David Lanier, who represented the governors' office in the SB 863 negotiations and was appointed secretary of the Labor and Workforce Development Agency in November, also spoke Thursday morning.
Lanier said Gov. Jerry Brown is aware that SB 863 is "not perfect," and in an apparent nod to decisions, such as the one from Gutierrez in Van Nuys or Dubon, a case currently being reconsidered by the Workers' Compensation Appeals Board that allows judges to order medical care when a utilization review decision is invalid, added that "we're not going to be able to control every random judge that's out there."
But Lanier said Brown is interested in “maintaining the balance sought in 863” as evidenced by the May appointment of Kathy Zalewski to the Workers’ Compensation Appeals Board. Zalewski, who was general counsel for the DIR when SB 863 was being negotiated and implemented, “will bring a very balanced view” to her role as a commissioner, he said.
Lanier said Brown was very involved in the drafting of SB 863. The governor issued a statement urging lawmakers to pass the bill and assigned Lanier to help carry the bill through the Legislature in the closing days of the 2012 session.

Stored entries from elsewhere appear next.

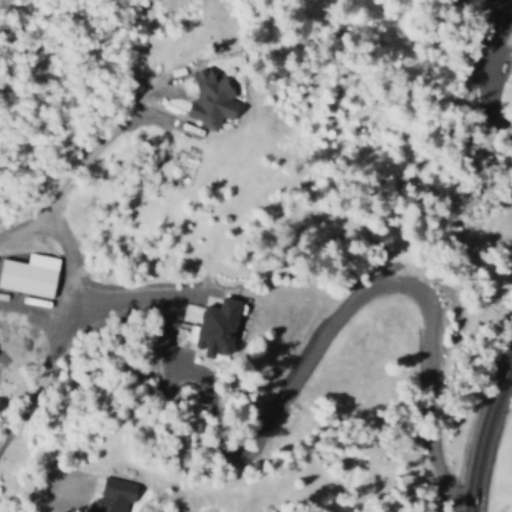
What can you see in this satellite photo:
road: (146, 36)
building: (508, 49)
building: (205, 100)
road: (81, 165)
building: (26, 275)
road: (77, 292)
building: (208, 327)
road: (330, 333)
road: (46, 377)
road: (481, 430)
building: (105, 495)
road: (47, 502)
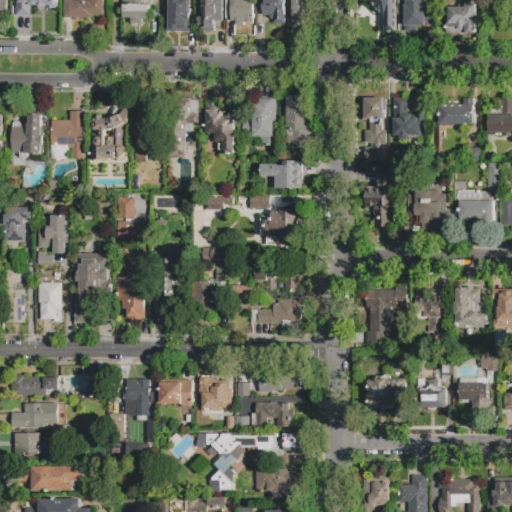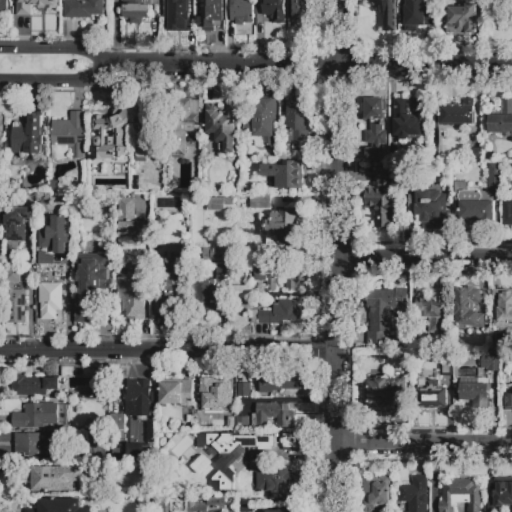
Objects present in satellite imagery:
building: (3, 5)
building: (31, 5)
building: (3, 6)
building: (31, 6)
building: (82, 8)
building: (83, 8)
building: (135, 10)
building: (136, 10)
building: (273, 10)
building: (274, 10)
building: (177, 11)
building: (240, 11)
building: (241, 11)
building: (297, 11)
building: (298, 11)
building: (386, 12)
road: (339, 13)
building: (386, 13)
building: (418, 13)
building: (209, 14)
building: (176, 15)
building: (210, 15)
building: (418, 15)
building: (461, 18)
building: (462, 19)
road: (116, 33)
road: (57, 50)
road: (339, 64)
road: (311, 67)
road: (57, 82)
building: (457, 112)
building: (457, 112)
building: (409, 118)
building: (410, 118)
building: (501, 118)
building: (261, 119)
building: (502, 119)
building: (263, 120)
building: (142, 121)
building: (182, 121)
building: (296, 121)
building: (299, 123)
building: (182, 125)
building: (220, 126)
building: (220, 126)
building: (373, 127)
building: (375, 127)
building: (148, 128)
building: (1, 132)
building: (69, 133)
building: (109, 133)
building: (27, 135)
building: (28, 136)
building: (68, 136)
building: (108, 136)
building: (393, 152)
building: (140, 156)
building: (474, 156)
building: (40, 166)
building: (283, 174)
building: (284, 175)
building: (495, 178)
building: (135, 183)
building: (55, 187)
building: (2, 188)
building: (479, 198)
building: (381, 199)
building: (383, 199)
building: (259, 201)
building: (218, 202)
building: (260, 202)
building: (220, 203)
building: (428, 205)
building: (474, 206)
building: (125, 207)
building: (431, 207)
building: (126, 208)
building: (506, 212)
building: (507, 212)
building: (15, 222)
building: (16, 223)
building: (282, 225)
building: (280, 228)
building: (130, 229)
building: (130, 229)
building: (54, 235)
building: (55, 235)
building: (215, 253)
building: (216, 253)
road: (424, 257)
building: (47, 261)
building: (280, 275)
building: (13, 276)
building: (278, 277)
building: (167, 281)
building: (89, 283)
building: (273, 283)
building: (89, 284)
road: (146, 285)
building: (167, 286)
building: (243, 292)
building: (133, 295)
building: (131, 296)
building: (204, 297)
building: (208, 297)
building: (50, 299)
building: (49, 301)
building: (14, 306)
building: (16, 306)
road: (67, 306)
road: (337, 307)
building: (467, 307)
building: (503, 307)
building: (468, 308)
building: (502, 308)
building: (430, 309)
building: (382, 312)
building: (433, 312)
building: (384, 313)
building: (279, 314)
building: (281, 314)
building: (106, 315)
building: (499, 344)
road: (168, 353)
building: (488, 363)
building: (490, 363)
building: (445, 366)
building: (278, 381)
building: (279, 381)
building: (32, 385)
building: (33, 385)
building: (98, 386)
building: (242, 389)
building: (244, 390)
building: (383, 391)
building: (175, 392)
building: (176, 392)
building: (386, 392)
building: (474, 392)
building: (430, 394)
building: (430, 394)
building: (474, 394)
building: (214, 395)
building: (139, 396)
building: (136, 397)
building: (214, 398)
building: (507, 400)
building: (509, 402)
building: (273, 414)
building: (35, 415)
building: (273, 415)
building: (35, 416)
building: (242, 423)
building: (119, 425)
building: (102, 426)
building: (62, 440)
building: (291, 440)
building: (291, 442)
building: (27, 444)
road: (424, 444)
building: (29, 445)
building: (136, 449)
building: (230, 453)
building: (231, 454)
building: (52, 477)
building: (53, 477)
building: (274, 480)
building: (275, 481)
building: (375, 493)
building: (502, 493)
building: (376, 494)
building: (414, 494)
building: (415, 494)
building: (458, 494)
building: (461, 494)
building: (500, 495)
building: (206, 504)
building: (57, 505)
building: (60, 505)
building: (205, 505)
building: (163, 506)
building: (279, 510)
building: (281, 510)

He said that level of involvement is unusual, but also shows the governor's office is fully “invested” in the reform bill.
“I have clear charge to go out and work with all of you and Christine to support implementation,” he said.
Lanier also said the governor is reluctant to approve any changes to the system until SB 863 is fully implemented.
"It’s premature to make changes to the system other than technical adjustments or adjustments for stakeholders who helped put the deal together,” he said.
The CCWC 12th annual Conference, Legislative and Political Forum at the Disney Grand Californian in Anaheim ends today.